I could barely hold a 7B model in 10 GB of VRAM on my 3080, so 8 GB might be impossible or very tight. IMO to get good results with local models you really have large quantities of VRAM and be using 13B or above models.
Additionally, when you’re training a LoRA the model + training data gets loaded into VRAM. My training dataset wasn’t very large, and even so, I kept running into VRAM constraints with training.
In the end I concluded that in the current state, running a local LLM is an interesting exercise but only great on enthusiast level hardware with loads of VRAM (4090s etc).
I see. I do not want to spend $1000+ on a GPU, I suppose this will have to wait a few years
Yup; hopefully there are some advances in the training space, but I’d guess that having large quantities of VRAM is always going to be necessary in some capacity for training specifically.
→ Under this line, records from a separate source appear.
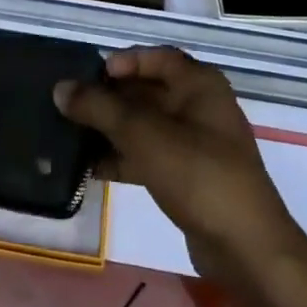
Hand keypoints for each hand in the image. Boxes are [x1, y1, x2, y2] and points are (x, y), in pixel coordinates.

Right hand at [55, 47, 304, 285]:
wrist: (246, 249)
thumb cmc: (197, 173)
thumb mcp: (143, 134)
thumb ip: (100, 108)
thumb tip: (60, 88)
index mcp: (199, 84)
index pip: (157, 57)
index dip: (124, 61)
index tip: (91, 75)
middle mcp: (201, 107)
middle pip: (148, 91)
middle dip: (110, 99)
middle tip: (71, 107)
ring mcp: (197, 144)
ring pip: (146, 126)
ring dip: (112, 130)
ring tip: (72, 137)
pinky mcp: (190, 177)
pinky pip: (150, 156)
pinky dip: (124, 158)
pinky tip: (92, 169)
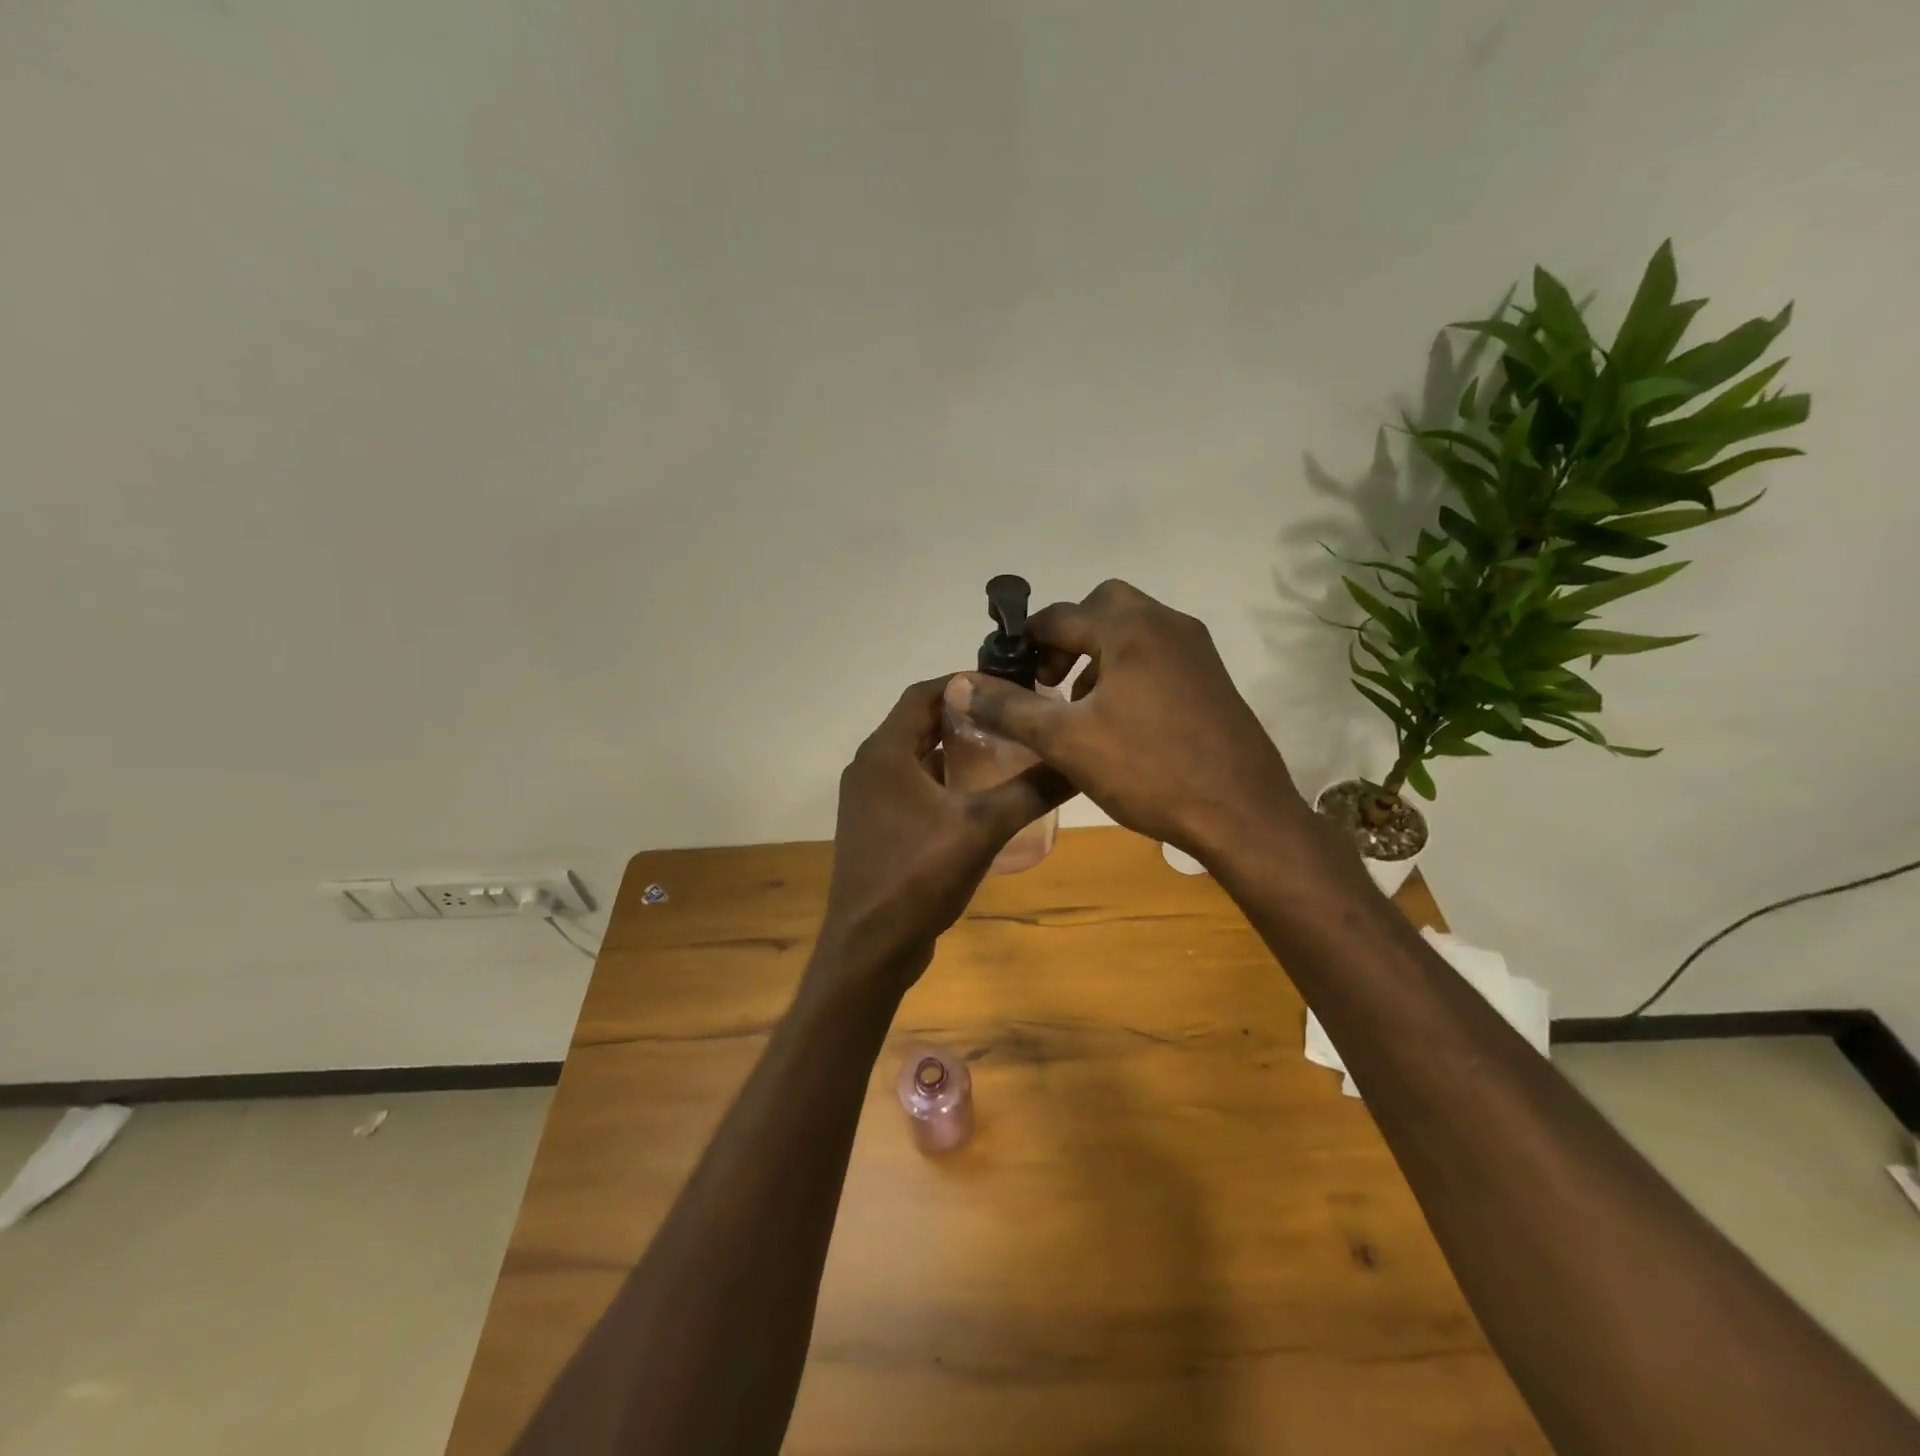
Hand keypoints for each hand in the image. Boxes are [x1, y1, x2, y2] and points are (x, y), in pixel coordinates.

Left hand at [817, 676, 1074, 989]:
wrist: (869, 948)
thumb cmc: (917, 877)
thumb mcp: (982, 828)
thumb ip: (1030, 791)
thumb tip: (1080, 762)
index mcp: (884, 754)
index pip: (923, 694)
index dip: (963, 683)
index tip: (1006, 685)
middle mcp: (869, 768)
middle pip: (919, 724)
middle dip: (964, 716)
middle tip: (1012, 716)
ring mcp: (868, 800)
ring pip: (915, 757)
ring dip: (953, 749)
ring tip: (1003, 748)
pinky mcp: (875, 827)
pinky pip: (910, 786)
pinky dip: (942, 779)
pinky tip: (978, 794)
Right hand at [950, 580, 1313, 864]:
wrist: (1242, 814)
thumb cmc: (1149, 770)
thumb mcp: (1067, 741)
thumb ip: (1010, 709)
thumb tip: (961, 685)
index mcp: (1131, 628)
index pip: (1059, 616)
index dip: (1024, 643)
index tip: (1004, 677)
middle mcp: (1168, 624)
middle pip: (1102, 609)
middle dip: (1066, 639)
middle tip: (1047, 683)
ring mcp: (1197, 651)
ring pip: (1132, 632)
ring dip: (1097, 656)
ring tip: (1077, 707)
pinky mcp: (1212, 679)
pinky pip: (1157, 656)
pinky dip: (1127, 670)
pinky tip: (1119, 721)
I hope some GPU manufacturer starts allowing removable RAMs. 4 x 8 GB DDR5 might not be too bad given PCIe speeds aren't a bottleneck. If I could upgrade the RAM to 64 GB later, I'm ready to give $10k at 3080 level perf. Intel ARC people I hope you are already doing this!
I don’t know anything about GPU design but expandable VRAM is a really interesting idea. Feels too consumer friendly for Nvidia and maybe even AMD though.
Yup; hopefully there are some advances in the training space, but I’d guess that having large quantities of VRAM is always going to be necessary in some capacity for training specifically.